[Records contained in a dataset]
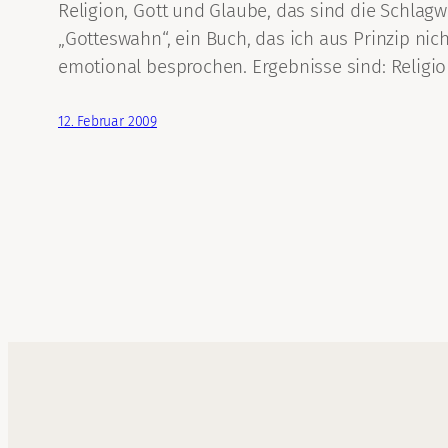
Religion, Gott und Glaube, das sind die Schlagw
„Gotteswahn“, ein Buch, das ich aus Prinzip nic
emotional besprochen. Ergebnisse sind: Religion 
12. Februar 2009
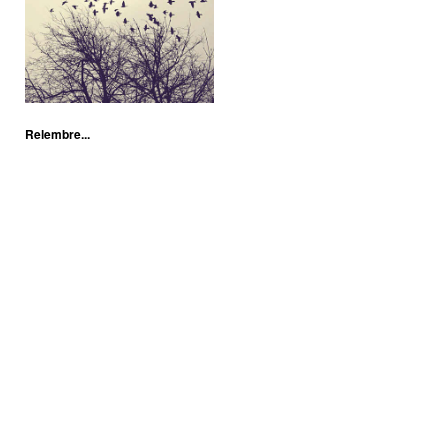
Relembre...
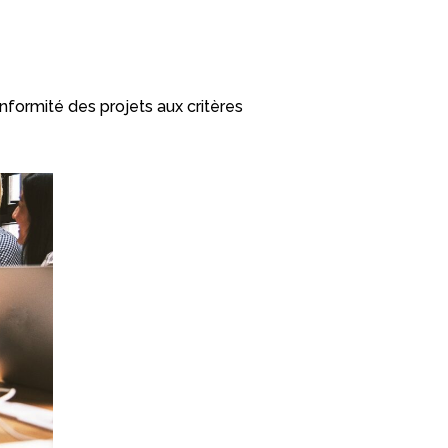
nformité des projets aux critères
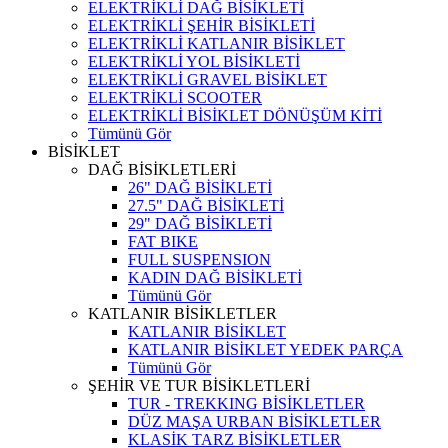
ELEKTRİKLİ DAĞ BİSİKLETİ
ELEKTRİKLİ ŞEHİR BİSİKLETİ
ELEKTRİKLİ KATLANIR BİSİKLET
ELEKTRİKLİ YOL BİSİKLETİ
ELEKTRİKLİ GRAVEL BİSİKLET
ELEKTRİKLİ SCOOTER
ELEKTRİKLİ BİSİKLET DÖNÜŞÜM KİTİ
Tümünü Gör
BİSİKLET
DAĞ BİSİKLETLERİ
26" DAĞ BİSİKLETİ
27.5" DAĞ BİSİKLETİ
29" DAĞ BİSİKLETİ
FAT BIKE
FULL SUSPENSION
KADIN DAĞ BİSİKLETİ
Tümünü Gör
KATLANIR BİSİKLETLER
KATLANIR BİSİKLET
KATLANIR BİSİKLET YEDEK PARÇA
Tümünü Gör
ŞEHİR VE TUR BİSİKLETLERİ
TUR - TREKKING BİSİKLETLER
DÜZ MAŞA URBAN BİSİKLETLER
KLASİK TARZ BİSİKLETLER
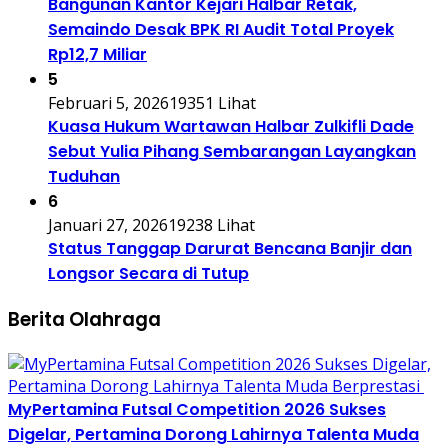
Bangunan Kantor Kejari Halbar Retak,
Semaindo Desak BPK RI Audit Total Proyek
Rp12,7 Miliar
5
Februari 5, 2026
19351 Lihat
Kuasa Hukum Wartawan Halbar Zulkifli Dade
Sebut Yulia Pihang Sembarangan Layangkan
Tuduhan
6
Januari 27, 2026
19238 Lihat
Status Tanggap Darurat Bencana Banjir dan
Longsor Secara di Tutup
Berita Olahraga
MyPertamina Futsal Competition 2026 Sukses
Digelar, Pertamina Dorong Lahirnya Talenta Muda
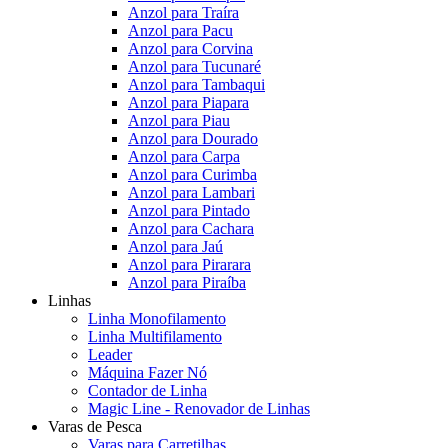
Anzol para Traíra
Anzol para Pacu
Anzol para Corvina
Anzol para Tucunaré
Anzol para Tambaqui
Anzol para Piapara
Anzol para Piau
Anzol para Dourado
Anzol para Carpa
Anzol para Curimba
Anzol para Lambari
Anzol para Pintado
Anzol para Cachara
Anzol para Jaú
Anzol para Pirarara
Anzol para Piraíba
Linhas
Linha Monofilamento
Linha Multifilamento
Leader
Máquina Fazer Nó
Contador de Linha
Magic Line - Renovador de Linhas
Varas de Pesca
Varas para Carretilhas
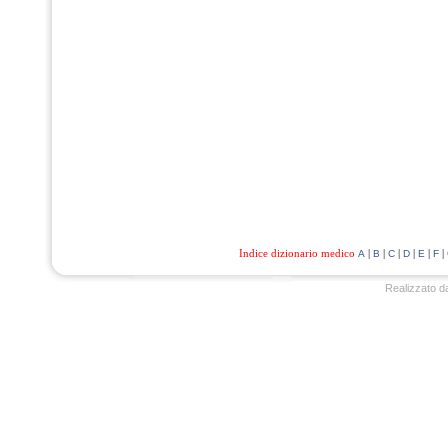
Indice dizionario medico
|
|
|
|
|
|
A
B
C
D
E
F
Realizzato d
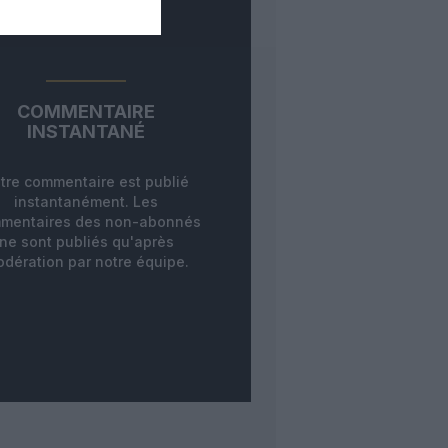
COMMENTAIRE
INSTANTANÉ
tre commentaire est publié
instantanément. Les
mentaires des non-abonnés
ne sont publiés qu'après
dération par notre équipe.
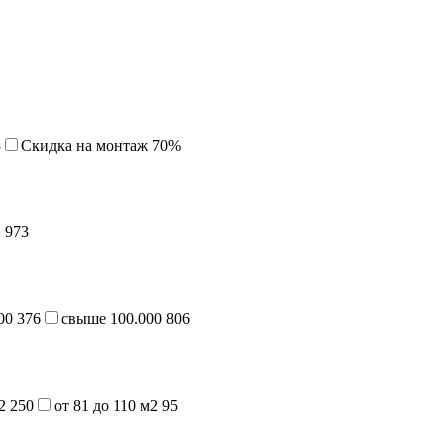
3
Cкидка на монтаж 70%
й
973
000
376
свыше 100.000
806
м2
250
от 81 до 110 м2
95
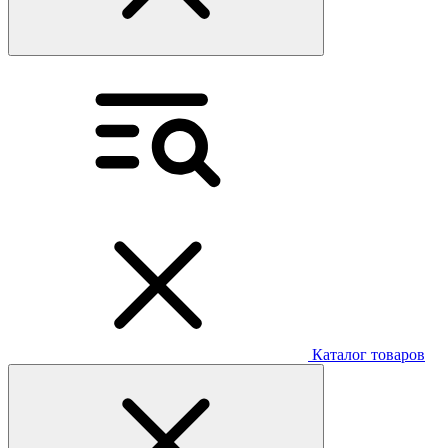
Каталог товаров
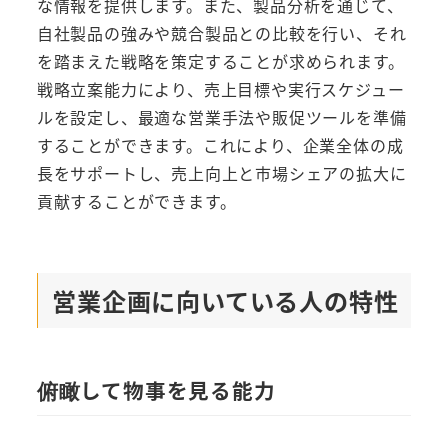
な情報を提供します。また、製品分析を通じて、
自社製品の強みや競合製品との比較を行い、それ
を踏まえた戦略を策定することが求められます。
戦略立案能力により、売上目標や実行スケジュー
ルを設定し、最適な営業手法や販促ツールを準備
することができます。これにより、企業全体の成
長をサポートし、売上向上と市場シェアの拡大に
貢献することができます。
営業企画に向いている人の特性
俯瞰して物事を見る能力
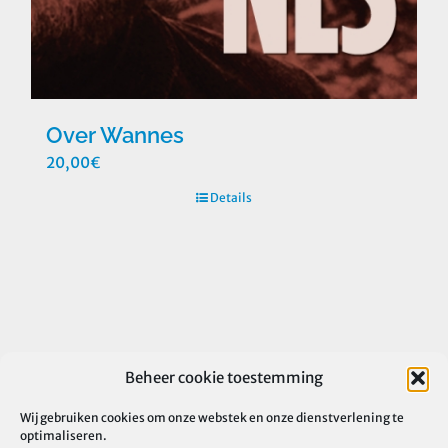
Over Wannes
20,00
€
Details
Beheer cookie toestemming
Wij gebruiken cookies om onze webstek en onze dienstverlening te
optimaliseren.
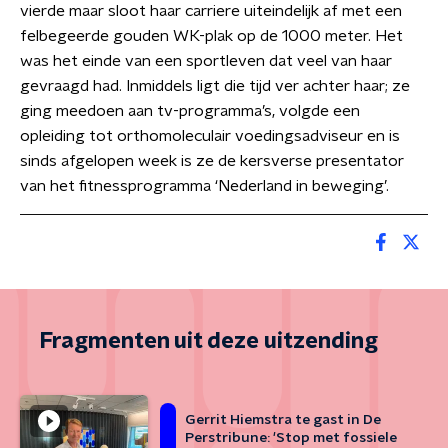
vierde maar sloot haar carriere uiteindelijk af met een
felbegeerde gouden WK-plak op de 1000 meter. Het
was het einde van een sportleven dat veel van haar
gevraagd had. Inmiddels ligt die tijd ver achter haar; ze
ging meedoen aan tv-programma’s, volgde een
opleiding tot orthomoleculair voedingsadviseur en is
sinds afgelopen week is ze de kersverse presentator
van het fitnessprogramma ‘Nederland in beweging’.
Fragmenten uit deze uitzending
Gerrit Hiemstra te gast in De
Perstribune: 'Stop met fossiele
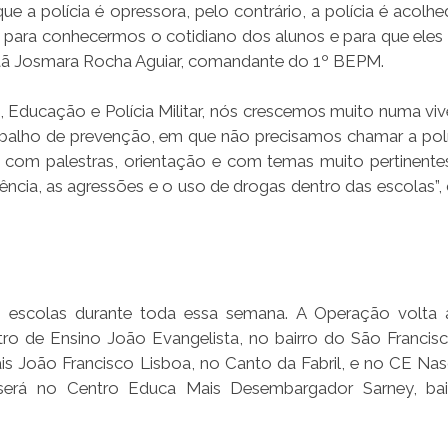
e a polícia é opressora, pelo contrário, a polícia é acolhe
a para conhecermos o cotidiano dos alunos e para que ele
itã Josmara Rocha Aguiar, comandante do 1º BEPM.
 Educação e Polícia Militar, nós crescemos muito numa viv
abalho de prevenção, em que não precisamos chamar a polí
s com palestras, orientação e com temas muito pertinente
lência, as agressões e o uso de drogas dentro das escolas”,
escolas durante toda essa semana. A Operação volta 
ro de Ensino João Evangelista, no bairro do São Francisc
ais João Francisco Lisboa, no Canto da Fabril, e no CE Na
9) será no Centro Educa Mais Desembargador Sarney, ba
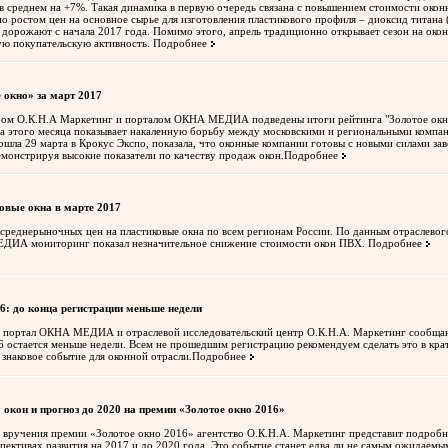
 в среднем на +7%. Такая динамика в первую очередь связана с повышением стоимости ок
но ростом цен на основное сырье для изготовления пластикового профиля – диоксид титана
 дорожают с начала 2017 года. Помимо этого, апрель традиционно открывает сезон на окон
ю покупательскую активность.
Подробнее
 окно» за март 2017
ом О.К.Н.А Маркетинг и порталом ОКНА МЕДИА подведены итоги рейтинга "Золотое окно"
а этого месяца показывает накаленную борьбу между московскими и региональными компа
ошла 29 марта в Крокус Экспо, показала, что оконные компании готовы с новыми силами за
емонстрируя высокие показатели по качеству продаж окон.
Подробнее
овые окна в марте 2017
среднерыночных цен на пластиковые окна по всем регионам России. По данным отраслевог
ДИА мониторинг показал незначительное снижение стоимости окон ПВХ.
Подробнее
6: до конца регистрации меньше недели
ортал ОКНА МЕДИА и отраслевой исследовательский центр О.К.Н.А. Маркетинг сообщают
6 остается меньше недели. Всем не прошедшим регистрацию рекомендуем сделать это в кра
 знаковое событие для оконной отрасли.
Подробнее
окон и прогноз до 2020 на премии «Золотое окно 2016»
х вручения премии «Золотое окно 2016» агентство О.К.Н.А. Маркетинг представит подроб
пективах развития на 2017 и до 2020 года. Это событие станет едва ли не самым ожидаемым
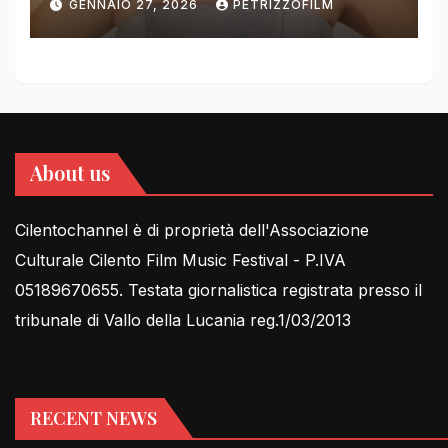
GENNAIO 27, 2026
PETRIZZOFILM
FOR THIRD YEAR
About us
Cilentochannel è di proprietà dell'Associazione
Culturale Cilento Film Music Festival - P.IVA
05189670655. Testata giornalistica registrata presso il
tribunale di Vallo della Lucania reg.1/03/2013
RECENT NEWS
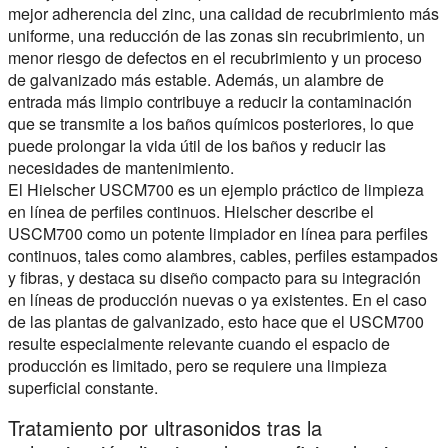
mejor adherencia del zinc, una calidad de recubrimiento más
uniforme, una reducción de las zonas sin recubrimiento, un
menor riesgo de defectos en el recubrimiento y un proceso
de galvanizado más estable. Además, un alambre de
entrada más limpio contribuye a reducir la contaminación
que se transmite a los baños químicos posteriores, lo que
puede prolongar la vida útil de los baños y reducir las
necesidades de mantenimiento.
El Hielscher USCM700 es un ejemplo práctico de limpieza
en línea de perfiles continuos. Hielscher describe el
USCM700 como un potente limpiador en línea para perfiles
continuos, tales como alambres, cables, perfiles estampados
y fibras, y destaca su diseño compacto para su integración
en líneas de producción nuevas o ya existentes. En el caso
de las plantas de galvanizado, esto hace que el USCM700
resulte especialmente relevante cuando el espacio de
producción es limitado, pero se requiere una limpieza
superficial constante.
Tratamiento por ultrasonidos tras la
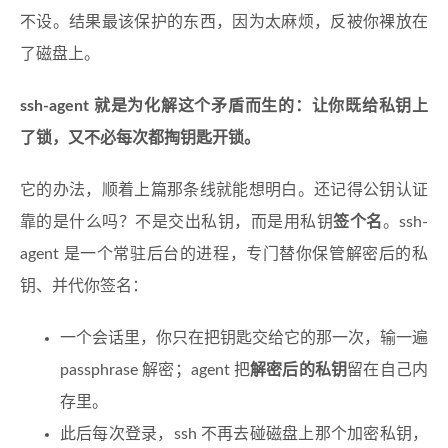
不设。结果最该保护的东西，因为太麻烦，反被你裸放在
了磁盘上。
ssh-agent 就是为化解这个矛盾而生的：让你既给私钥上
了锁，又不必每次都掏钥匙开锁。
它的办法，顺着上篇那条线就能想明白。还记得公钥认证
靠的是什么吗？不是交出私钥，而是用私钥
签个名
。ssh-
agent 是一个常驻后台的进程，专门替你保管解密后的私
钥、并代你签名：
一个会话里，你只在把钥匙交给它的那一次，输一遍
passphrase 解密；agent 把
解密后的私钥
留在自己内
存里。
此后每次登录，ssh 不再去碰磁盘上那个加密私钥，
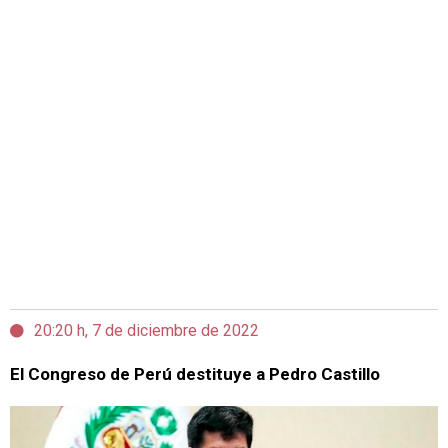
20:20 h, 7 de diciembre de 2022
El Congreso de Perú destituye a Pedro Castillo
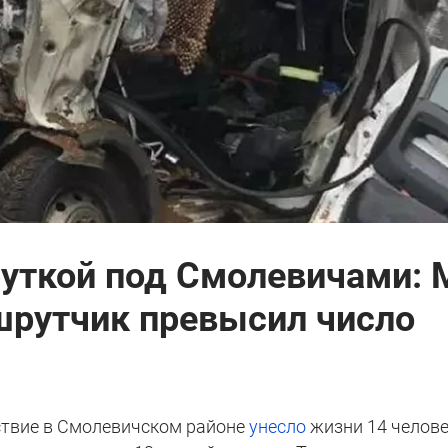
руткой под Смолевичами:
шрутчик превысил число
твие в Смолевичском районе
унесло
жизни 14 челове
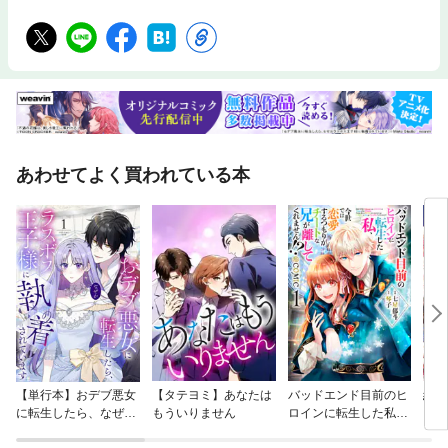
あわせてよく買われている本
【単行本】おデブ悪女
【タテヨミ】あなたは
バッドエンド目前のヒ
結界
に転生したら、なぜか
もういりません
ロインに転生した私、
ラスボス王子様に執着
今世では恋愛するつも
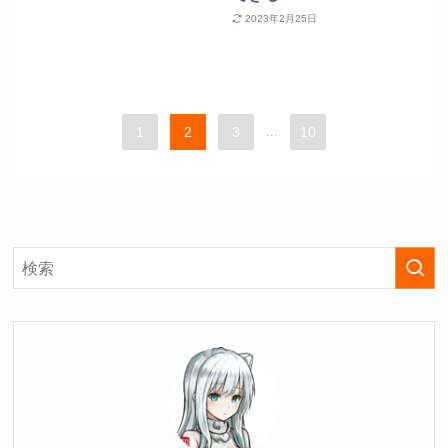
2023年2月25日
1
2
3
...
10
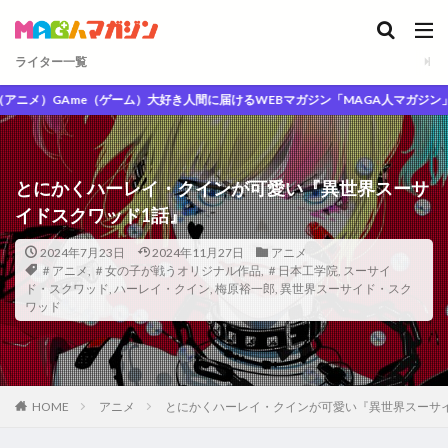
ライター一覧
メ）GAme（ゲーム）大好き人間に届けるWEBマガジン「MAGA人マガジン」
とにかくハーレイ・クインが可愛い『異世界スーサ
イドスクワッド1話』
2024年7月23日
2024年11月27日
アニメ
＃アニメ
,
＃女の子が戦うオリジナル作品
,
＃日本工学院
,
スーサイ
ド・スクワッド
,
ハーレイ・クイン
,
梅原裕一郎
,
異世界スーサイド・スク
ワッド
HOME
アニメ
とにかくハーレイ・クインが可愛い『異世界スーサ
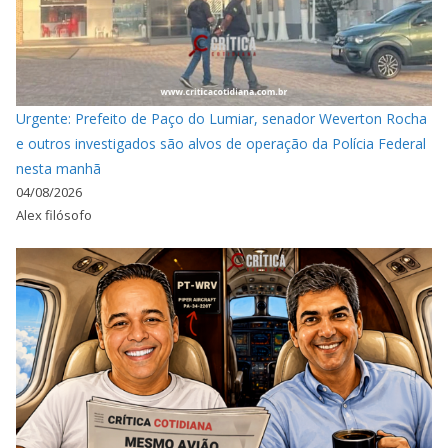
Urgente: Prefeito de Paço do Lumiar, senador Weverton Rocha
e outros investigados são alvos de operação da Polícia Federal
nesta manhã
04/08/2026
Alex filósofo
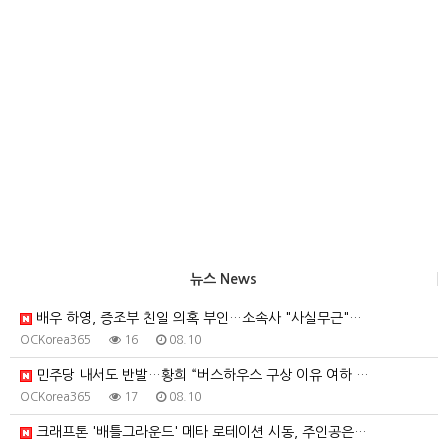
뉴스 News
배우 하영, 증조부 친일 의혹 부인…소속사 "사실무근"…
OCKorea365
16
08.10
민주당 내서도 반발…황희 “버스하우스 구상 이유 여하 …
OCKorea365
17
08.10
크래프톤 '배틀그라운드' 메타 로테이션 시동, 주인공은…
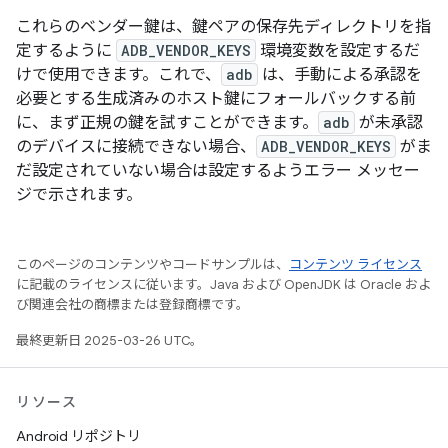
これらのベンダー鍵は、鍵ペアの保存先ディレクトリを指
定するように
ADB_VENDOR_KEYS
環境変数を設定するだ
けで使用できます。これで、
adb
は、手動による承認を
必要とする生成済みのホスト鍵にフォールバックする前
に、まず正規の鍵を試すことができます。
adb
が未承認
のデバイスに接続できない場合、
ADB_VENDOR_KEYS
がま
だ設定されていない場合は設定するようエラー メッセー
ジで示されます。
このページのコンテンツやコードサンプルは、
コンテンツ ライセンス
に記載のライセンスに従います。Java および OpenJDK は Oracle およ
び関連会社の商標または登録商標です。
最終更新日 2025-03-26 UTC。
リソース
Android リポジトリ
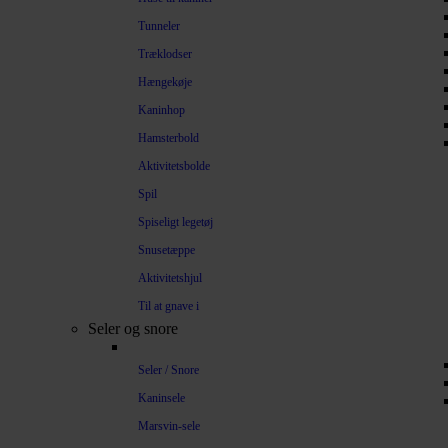
Tunneler
Træklodser
Hængekøje
Kaninhop
Hamsterbold
Aktivitetsbolde
Spil
Spiseligt legetøj
Snusetæppe
Aktivitetshjul
Til at gnave i
Seler og snore
Seler / Snore
Kaninsele
Marsvin-sele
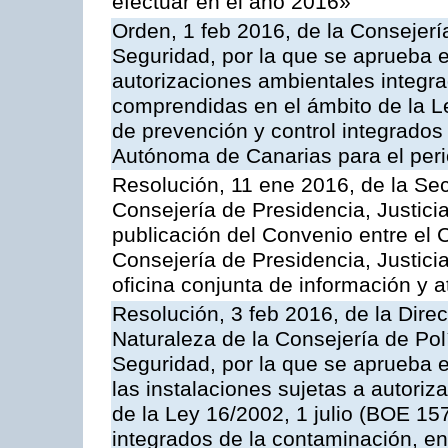
efectuar en el año 2016»
Orden, 1 feb 2016, de la Consejería 
Seguridad, por la que se aprueba e
autorizaciones ambientales integra
comprendidas en el ámbito de la Le
de prevención y control integrado
Autónoma de Canarias para el per
Resolución, 11 ene 2016, de la Sec
Consejería de Presidencia, Justicia
publicación del Convenio entre el 
Consejería de Presidencia, Justici
oficina conjunta de información y 
Resolución, 3 feb 2016, de la Dire
Naturaleza de la Consejería de Polít
Seguridad, por la que se aprueba 
las instalaciones sujetas a autoriz
de la Ley 16/2002, 1 julio (BOE 157
integrados de la contaminación, 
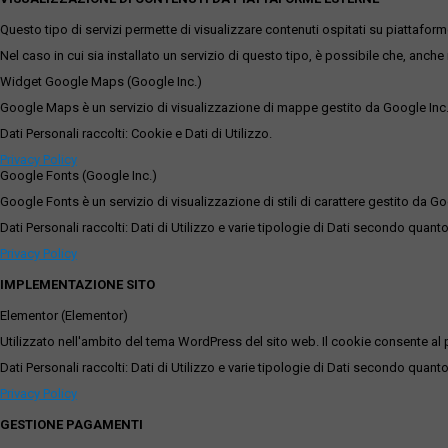
Questo tipo di servizi permette di visualizzare contenuti ospitati su piattafor
Nel caso in cui sia installato un servizio di questo tipo, è possibile che, anche ne
Widget Google Maps (Google Inc.)
Google Maps è un servizio di visualizzazione di mappe gestito da Google Inc. c
Dati Personali raccolti: Cookie e Dati di Utilizzo.
Privacy Policy
Google Fonts (Google Inc.)
Google Fonts è un servizio di visualizzazione di stili di carattere gestito da Go
Dati Personali raccolti: Dati di Utilizzo e varie tipologie di Dati secondo quanto
Privacy Policy
IMPLEMENTAZIONE SITO
Elementor (Elementor)
Utilizzato nell'ambito del tema WordPress del sito web. Il cookie consente al p
Dati Personali raccolti: Dati di Utilizzo e varie tipologie di Dati secondo quanto
Privacy Policy
GESTIONE PAGAMENTI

[DIRECTIVE]
Show the lines where the word "baños" appears in the entries.

[TASK SOLUTION]
que se transmite a los baños químicos posteriores, lo que
puede prolongar la vida útil de los baños y reducir las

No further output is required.